Oleh : H. Abdul Wahid Azar,SH.,MH.,
KABUPATEN Bojonegoro dikenal sebagai salah satu daerah terkaya di Indonesia karena cadangan minyak dan gas buminya. APBD-nya tahun 2024 mencapai Rp 8,2 triliun. Namun, siapa sangka kekayaan itu menyimpan banyak ironi? Dengan potensi anggaran yang besar, kenyataannya masih banyak permasalahan dasar masyarakat yang belum teratasi. Mulai masalah kesehatan, pendidikan, krisis air bersih setiap musim kemarau, pengangguran, lingkungan hingga kesejahteraan.
Sejak beberapa tahun terakhir, Sisa Lebih Pembiayaan Anggaran (SiLPA) Bojonegoro terus menggunung hingga lebih dari Rp 2 triliun setiap tahun. Ini bukan angka kecil, tetapi justru menjadi simbol dari tata kelola anggaran yang tidak optimal.
Angka Kemiskinan Masih Tinggi
Data terbaru menunjukkan bahwa 147.330 jiwa atau sekitar 14 persen dari total penduduk Bojonegoro masih hidup di bawah garis kemiskinan (suarabanyuurip.com, 2025). Hal ini mencerminkan bahwa program-program penanggulangan kemiskinan belum efektif.
Ketua Komisi C DPRD Bojonegoro, Ahmad Supriyanto, bahkan menyoroti perlunya evaluasi menyeluruh terhadap efektivitas program-program yang sudah dijalankan. “Jika anggaran sebesar itu tidak bisa menurunkan angka kemiskinan, ini adalah persoalan serius yang harus segera diselesaikan.
Tingginya Angka Pengangguran
Tingkat pengangguran di Bojonegoro juga menjadi masalah yang tak kalah serius. Pada tahun 2024, tercatat sebanyak 34.785 orang atau sekitar 5 persen dari angkatan kerja masih menganggur (suarabanyuurip.com, 2025).

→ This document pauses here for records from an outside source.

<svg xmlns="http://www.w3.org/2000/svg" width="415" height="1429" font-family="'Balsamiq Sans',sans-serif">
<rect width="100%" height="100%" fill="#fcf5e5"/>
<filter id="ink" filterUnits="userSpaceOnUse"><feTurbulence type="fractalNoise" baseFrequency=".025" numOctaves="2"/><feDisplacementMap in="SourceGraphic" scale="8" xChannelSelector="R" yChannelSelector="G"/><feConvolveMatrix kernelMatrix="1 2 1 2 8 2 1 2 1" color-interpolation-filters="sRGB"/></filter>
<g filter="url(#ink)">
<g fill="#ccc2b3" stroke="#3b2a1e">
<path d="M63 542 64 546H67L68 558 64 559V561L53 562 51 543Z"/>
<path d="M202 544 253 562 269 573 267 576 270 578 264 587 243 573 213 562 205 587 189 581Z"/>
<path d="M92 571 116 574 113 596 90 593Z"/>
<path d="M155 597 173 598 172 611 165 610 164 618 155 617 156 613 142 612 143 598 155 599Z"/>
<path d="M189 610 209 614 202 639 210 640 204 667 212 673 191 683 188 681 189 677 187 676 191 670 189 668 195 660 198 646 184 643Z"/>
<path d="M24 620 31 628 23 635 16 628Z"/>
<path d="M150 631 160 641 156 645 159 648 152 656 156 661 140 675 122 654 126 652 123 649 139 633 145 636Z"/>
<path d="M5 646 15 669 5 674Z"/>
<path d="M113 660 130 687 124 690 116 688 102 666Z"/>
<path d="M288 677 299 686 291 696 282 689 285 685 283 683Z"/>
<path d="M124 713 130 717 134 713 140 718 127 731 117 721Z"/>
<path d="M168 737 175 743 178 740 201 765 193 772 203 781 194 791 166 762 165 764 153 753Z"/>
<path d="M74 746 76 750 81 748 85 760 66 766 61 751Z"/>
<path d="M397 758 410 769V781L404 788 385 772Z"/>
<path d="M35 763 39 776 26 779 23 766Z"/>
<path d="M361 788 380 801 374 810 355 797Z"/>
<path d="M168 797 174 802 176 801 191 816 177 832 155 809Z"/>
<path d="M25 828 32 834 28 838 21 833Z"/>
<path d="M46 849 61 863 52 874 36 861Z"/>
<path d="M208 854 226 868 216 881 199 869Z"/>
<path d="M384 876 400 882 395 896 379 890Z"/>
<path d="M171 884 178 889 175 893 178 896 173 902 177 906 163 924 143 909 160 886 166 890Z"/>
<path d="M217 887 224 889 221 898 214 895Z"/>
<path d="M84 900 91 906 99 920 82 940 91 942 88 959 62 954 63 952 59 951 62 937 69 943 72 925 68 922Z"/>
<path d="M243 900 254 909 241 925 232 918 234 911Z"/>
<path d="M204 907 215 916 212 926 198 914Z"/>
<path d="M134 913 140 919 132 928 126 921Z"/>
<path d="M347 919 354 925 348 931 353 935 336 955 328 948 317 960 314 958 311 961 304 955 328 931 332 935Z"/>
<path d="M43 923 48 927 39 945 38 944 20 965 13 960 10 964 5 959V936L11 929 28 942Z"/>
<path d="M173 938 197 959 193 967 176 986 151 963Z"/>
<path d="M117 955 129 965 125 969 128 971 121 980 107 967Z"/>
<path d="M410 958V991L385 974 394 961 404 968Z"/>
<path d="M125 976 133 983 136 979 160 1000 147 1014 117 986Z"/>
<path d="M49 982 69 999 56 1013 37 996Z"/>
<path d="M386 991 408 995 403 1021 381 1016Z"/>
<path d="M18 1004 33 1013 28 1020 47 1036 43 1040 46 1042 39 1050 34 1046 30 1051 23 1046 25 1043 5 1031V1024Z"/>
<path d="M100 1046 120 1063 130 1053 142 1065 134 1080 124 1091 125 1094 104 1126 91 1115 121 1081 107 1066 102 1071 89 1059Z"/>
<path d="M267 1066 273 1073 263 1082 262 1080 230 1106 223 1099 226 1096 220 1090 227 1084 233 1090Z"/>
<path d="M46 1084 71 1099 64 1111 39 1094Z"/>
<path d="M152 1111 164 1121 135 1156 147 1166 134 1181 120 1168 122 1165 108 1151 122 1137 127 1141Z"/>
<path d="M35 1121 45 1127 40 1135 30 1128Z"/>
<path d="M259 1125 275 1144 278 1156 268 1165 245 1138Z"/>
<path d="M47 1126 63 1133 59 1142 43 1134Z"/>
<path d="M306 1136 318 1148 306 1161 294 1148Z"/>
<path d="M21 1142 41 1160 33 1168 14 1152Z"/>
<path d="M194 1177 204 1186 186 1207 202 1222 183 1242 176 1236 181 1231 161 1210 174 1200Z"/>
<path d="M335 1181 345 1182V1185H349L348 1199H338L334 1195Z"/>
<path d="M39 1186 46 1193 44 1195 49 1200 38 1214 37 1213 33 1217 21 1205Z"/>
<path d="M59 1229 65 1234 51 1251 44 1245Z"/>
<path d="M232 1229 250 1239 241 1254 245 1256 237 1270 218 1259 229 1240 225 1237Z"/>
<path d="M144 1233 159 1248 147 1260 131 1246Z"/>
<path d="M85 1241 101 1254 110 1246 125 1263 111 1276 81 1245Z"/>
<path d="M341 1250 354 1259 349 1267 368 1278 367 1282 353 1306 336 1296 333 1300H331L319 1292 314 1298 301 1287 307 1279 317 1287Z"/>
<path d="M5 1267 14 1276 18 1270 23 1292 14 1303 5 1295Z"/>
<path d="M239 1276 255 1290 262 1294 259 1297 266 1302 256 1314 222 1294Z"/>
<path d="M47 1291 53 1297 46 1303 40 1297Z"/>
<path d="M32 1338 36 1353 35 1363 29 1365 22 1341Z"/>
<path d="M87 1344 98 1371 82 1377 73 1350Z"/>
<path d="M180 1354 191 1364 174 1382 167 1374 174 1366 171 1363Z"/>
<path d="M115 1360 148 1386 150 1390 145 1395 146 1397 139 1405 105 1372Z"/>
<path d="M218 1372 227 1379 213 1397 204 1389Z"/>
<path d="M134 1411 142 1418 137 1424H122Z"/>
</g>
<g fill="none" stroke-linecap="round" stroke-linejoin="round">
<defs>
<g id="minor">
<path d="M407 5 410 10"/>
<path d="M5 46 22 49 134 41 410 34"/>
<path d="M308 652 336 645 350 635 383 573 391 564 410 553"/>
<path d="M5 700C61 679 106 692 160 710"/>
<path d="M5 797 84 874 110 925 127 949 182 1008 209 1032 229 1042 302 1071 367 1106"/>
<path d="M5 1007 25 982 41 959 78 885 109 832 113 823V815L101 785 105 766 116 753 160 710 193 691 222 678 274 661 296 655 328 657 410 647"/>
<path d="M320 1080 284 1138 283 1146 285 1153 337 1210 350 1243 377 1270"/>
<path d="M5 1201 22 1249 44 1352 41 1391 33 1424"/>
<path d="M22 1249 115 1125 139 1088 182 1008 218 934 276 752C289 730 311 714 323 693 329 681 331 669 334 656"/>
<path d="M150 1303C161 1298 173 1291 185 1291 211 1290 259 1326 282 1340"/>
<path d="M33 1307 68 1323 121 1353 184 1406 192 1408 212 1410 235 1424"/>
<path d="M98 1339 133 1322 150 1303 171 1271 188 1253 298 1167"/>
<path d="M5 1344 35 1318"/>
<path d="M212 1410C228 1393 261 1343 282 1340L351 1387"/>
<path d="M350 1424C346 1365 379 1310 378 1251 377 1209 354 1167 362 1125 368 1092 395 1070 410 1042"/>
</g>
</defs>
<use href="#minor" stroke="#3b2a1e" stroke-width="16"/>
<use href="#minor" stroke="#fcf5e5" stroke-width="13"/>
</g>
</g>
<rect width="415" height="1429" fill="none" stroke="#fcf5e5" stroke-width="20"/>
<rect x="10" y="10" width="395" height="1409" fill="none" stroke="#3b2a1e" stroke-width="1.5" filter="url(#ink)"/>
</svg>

DPRD Bojonegoro menilai bahwa bursa kerja yang ada belum maksimal dalam mengurangi angka pengangguran. Hal ini menjadi tantangan besar bagi pemerintah daerah untuk menciptakan peluang kerja baru yang sesuai dengan kebutuhan pasar.

Masalah Stunting dan Lambatnya Eksekusi Anggaran
Masalah stunting masih menjadi tantangan di beberapa wilayah. Padahal, anggaran untuk sektor kesehatan sudah tersedia. Sayangnya, eksekusi program sering kali lambat karena birokrasi yang berbelit-belit. Kondisi ini jelas membutuhkan perhatian serius dari Bupati baru. Tercatat, jumlah balita stunting di Kabupaten Bojonegoro pada April 2024 sebanyak 1.387 anak.

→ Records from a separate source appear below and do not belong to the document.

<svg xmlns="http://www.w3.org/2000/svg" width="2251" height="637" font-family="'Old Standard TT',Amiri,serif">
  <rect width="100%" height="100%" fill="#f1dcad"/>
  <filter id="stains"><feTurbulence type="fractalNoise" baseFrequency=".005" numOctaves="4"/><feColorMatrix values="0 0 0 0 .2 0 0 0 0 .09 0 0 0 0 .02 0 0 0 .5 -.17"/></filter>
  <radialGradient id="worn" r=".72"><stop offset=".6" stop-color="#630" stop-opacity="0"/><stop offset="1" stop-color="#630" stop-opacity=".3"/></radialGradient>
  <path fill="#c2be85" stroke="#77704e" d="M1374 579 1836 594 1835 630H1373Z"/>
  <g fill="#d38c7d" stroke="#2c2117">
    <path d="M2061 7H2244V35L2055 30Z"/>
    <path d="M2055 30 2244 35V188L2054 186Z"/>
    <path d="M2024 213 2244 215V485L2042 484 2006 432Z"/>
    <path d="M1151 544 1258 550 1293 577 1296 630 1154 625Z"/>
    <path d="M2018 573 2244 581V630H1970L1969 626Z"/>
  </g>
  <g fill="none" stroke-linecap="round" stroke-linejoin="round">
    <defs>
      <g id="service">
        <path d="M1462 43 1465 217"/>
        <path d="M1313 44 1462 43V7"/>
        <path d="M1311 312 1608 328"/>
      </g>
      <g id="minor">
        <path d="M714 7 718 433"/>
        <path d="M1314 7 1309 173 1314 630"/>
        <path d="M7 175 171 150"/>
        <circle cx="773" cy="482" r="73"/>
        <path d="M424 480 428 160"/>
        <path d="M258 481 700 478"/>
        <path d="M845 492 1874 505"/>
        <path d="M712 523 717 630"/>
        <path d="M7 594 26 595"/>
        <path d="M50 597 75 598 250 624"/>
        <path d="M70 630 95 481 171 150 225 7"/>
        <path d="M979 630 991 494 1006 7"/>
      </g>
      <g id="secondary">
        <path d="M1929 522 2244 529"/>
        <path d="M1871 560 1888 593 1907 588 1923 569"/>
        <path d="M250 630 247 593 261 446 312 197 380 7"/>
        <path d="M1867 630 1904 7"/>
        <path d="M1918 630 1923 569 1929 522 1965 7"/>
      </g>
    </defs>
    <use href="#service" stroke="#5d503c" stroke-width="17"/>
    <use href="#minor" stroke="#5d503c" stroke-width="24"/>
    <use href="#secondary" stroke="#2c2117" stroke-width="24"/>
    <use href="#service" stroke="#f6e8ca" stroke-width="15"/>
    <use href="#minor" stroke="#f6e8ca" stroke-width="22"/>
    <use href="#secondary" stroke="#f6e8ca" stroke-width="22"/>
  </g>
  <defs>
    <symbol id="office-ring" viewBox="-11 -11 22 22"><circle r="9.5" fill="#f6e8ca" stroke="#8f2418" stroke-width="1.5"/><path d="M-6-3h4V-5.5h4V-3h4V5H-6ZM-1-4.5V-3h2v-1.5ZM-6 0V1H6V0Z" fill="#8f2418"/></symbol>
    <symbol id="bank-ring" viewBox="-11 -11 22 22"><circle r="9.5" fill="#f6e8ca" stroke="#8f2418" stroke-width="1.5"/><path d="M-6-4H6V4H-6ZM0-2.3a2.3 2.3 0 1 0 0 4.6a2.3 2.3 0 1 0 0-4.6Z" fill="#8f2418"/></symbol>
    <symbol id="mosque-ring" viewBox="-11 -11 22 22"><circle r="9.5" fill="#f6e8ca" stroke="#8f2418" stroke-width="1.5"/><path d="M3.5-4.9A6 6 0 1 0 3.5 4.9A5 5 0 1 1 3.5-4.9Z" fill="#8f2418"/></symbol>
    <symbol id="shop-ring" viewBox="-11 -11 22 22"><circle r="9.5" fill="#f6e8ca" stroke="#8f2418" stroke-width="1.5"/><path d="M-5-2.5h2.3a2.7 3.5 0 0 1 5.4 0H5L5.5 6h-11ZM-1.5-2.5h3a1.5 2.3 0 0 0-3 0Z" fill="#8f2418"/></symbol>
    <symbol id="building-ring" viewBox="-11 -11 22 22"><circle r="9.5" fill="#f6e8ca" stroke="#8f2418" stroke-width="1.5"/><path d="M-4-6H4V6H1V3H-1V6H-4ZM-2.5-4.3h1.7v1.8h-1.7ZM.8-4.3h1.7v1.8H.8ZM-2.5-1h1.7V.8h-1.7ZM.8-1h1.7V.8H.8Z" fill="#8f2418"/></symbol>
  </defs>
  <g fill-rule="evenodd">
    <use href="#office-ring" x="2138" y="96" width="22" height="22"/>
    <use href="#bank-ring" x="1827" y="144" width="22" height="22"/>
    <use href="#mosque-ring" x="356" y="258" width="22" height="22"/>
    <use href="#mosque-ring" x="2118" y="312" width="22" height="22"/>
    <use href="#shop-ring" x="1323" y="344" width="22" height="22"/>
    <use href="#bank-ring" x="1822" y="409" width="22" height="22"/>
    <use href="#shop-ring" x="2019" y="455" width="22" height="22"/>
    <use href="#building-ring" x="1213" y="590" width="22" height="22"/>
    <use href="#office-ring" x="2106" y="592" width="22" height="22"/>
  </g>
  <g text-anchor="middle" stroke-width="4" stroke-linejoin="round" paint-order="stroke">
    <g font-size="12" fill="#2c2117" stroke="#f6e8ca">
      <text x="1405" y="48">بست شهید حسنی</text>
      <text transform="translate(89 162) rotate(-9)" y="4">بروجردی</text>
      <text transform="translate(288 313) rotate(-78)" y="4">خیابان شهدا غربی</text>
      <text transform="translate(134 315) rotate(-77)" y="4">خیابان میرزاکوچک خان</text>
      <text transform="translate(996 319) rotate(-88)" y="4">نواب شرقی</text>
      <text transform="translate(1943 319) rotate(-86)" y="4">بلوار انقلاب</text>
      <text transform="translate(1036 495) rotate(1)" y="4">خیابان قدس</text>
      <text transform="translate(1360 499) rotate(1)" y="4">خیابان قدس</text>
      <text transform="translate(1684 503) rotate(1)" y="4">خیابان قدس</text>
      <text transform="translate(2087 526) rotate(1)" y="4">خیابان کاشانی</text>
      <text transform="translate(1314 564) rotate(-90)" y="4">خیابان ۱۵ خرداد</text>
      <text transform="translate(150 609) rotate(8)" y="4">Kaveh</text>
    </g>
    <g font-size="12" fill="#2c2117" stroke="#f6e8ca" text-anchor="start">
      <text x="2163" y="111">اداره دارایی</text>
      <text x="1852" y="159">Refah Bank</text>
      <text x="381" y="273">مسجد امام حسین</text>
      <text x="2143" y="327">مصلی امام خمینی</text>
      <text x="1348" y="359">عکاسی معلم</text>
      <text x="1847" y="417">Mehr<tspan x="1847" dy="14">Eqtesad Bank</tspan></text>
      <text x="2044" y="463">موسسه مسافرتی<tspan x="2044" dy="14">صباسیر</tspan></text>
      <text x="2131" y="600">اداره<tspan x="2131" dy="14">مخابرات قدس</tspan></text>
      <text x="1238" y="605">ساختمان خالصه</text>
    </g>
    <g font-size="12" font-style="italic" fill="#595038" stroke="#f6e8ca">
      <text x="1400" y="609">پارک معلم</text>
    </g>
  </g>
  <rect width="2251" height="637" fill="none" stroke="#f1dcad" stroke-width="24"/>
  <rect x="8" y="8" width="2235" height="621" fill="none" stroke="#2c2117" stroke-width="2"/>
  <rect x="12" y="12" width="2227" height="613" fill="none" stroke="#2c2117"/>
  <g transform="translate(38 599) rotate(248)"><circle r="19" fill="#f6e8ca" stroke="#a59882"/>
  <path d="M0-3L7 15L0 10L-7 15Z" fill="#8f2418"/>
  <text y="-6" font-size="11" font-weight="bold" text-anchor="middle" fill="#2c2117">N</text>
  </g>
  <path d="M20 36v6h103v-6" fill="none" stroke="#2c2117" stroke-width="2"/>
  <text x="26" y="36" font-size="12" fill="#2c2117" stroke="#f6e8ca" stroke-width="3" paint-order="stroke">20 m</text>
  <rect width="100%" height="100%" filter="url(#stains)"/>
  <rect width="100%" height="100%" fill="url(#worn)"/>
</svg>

Belajar dari Kabupaten Bekasi, Solusi TP2D
Namun, tidak semua cerita buruk harus terus berlanjut. Kabupaten Bekasi pernah menghadapi masalah serupa tetapi berhasil mengatasinya dengan membentuk Tim Percepatan Pembangunan Daerah (TP2D).
Dasar hukum pembentukan TP2D adalah Undang-Undang Nomor 12 Tahun 2011 tentang Pembentukan Peraturan Perundang-Undangan. TP2D ini beranggotakan tenaga ahli yang independen dan tidak tergabung dalam perangkat daerah. Hasilnya, Bekasi mampu mempercepat berbagai proyek infrastruktur sekaligus meningkatkan kesejahteraan masyarakatnya.
Kabupaten Bojonegoro bisa belajar dari Bekasi. Dengan membentuk TP2D, anggaran yang selama ini menjadi “uang tidur” dapat diubah menjadi solusi nyata menyelesaikan persolan yang dihadapi masyarakat. Tidak hanya itu, perencanaan program juga perlu melibatkan masyarakat setempat agar benar-benar sesuai dengan kebutuhan mereka.
Harapan untuk Bupati Baru
Bupati Bojonegoro baru memiliki tantangan besar untuk memanfaatkan potensi besar Bojonegoro demi menjawab masalah yang sudah lama membelit. Dengan tata kelola yang lebih baik, Kabupaten Bojonegoro tidak hanya akan dikenal sebagai daerah kaya migas, tetapi juga sebagai daerah dengan pembangunan yang merata dan masyarakat yang sejahtera. Kini saatnya membuktikan bahwa anggaran besar benar-benar untuk rakyat.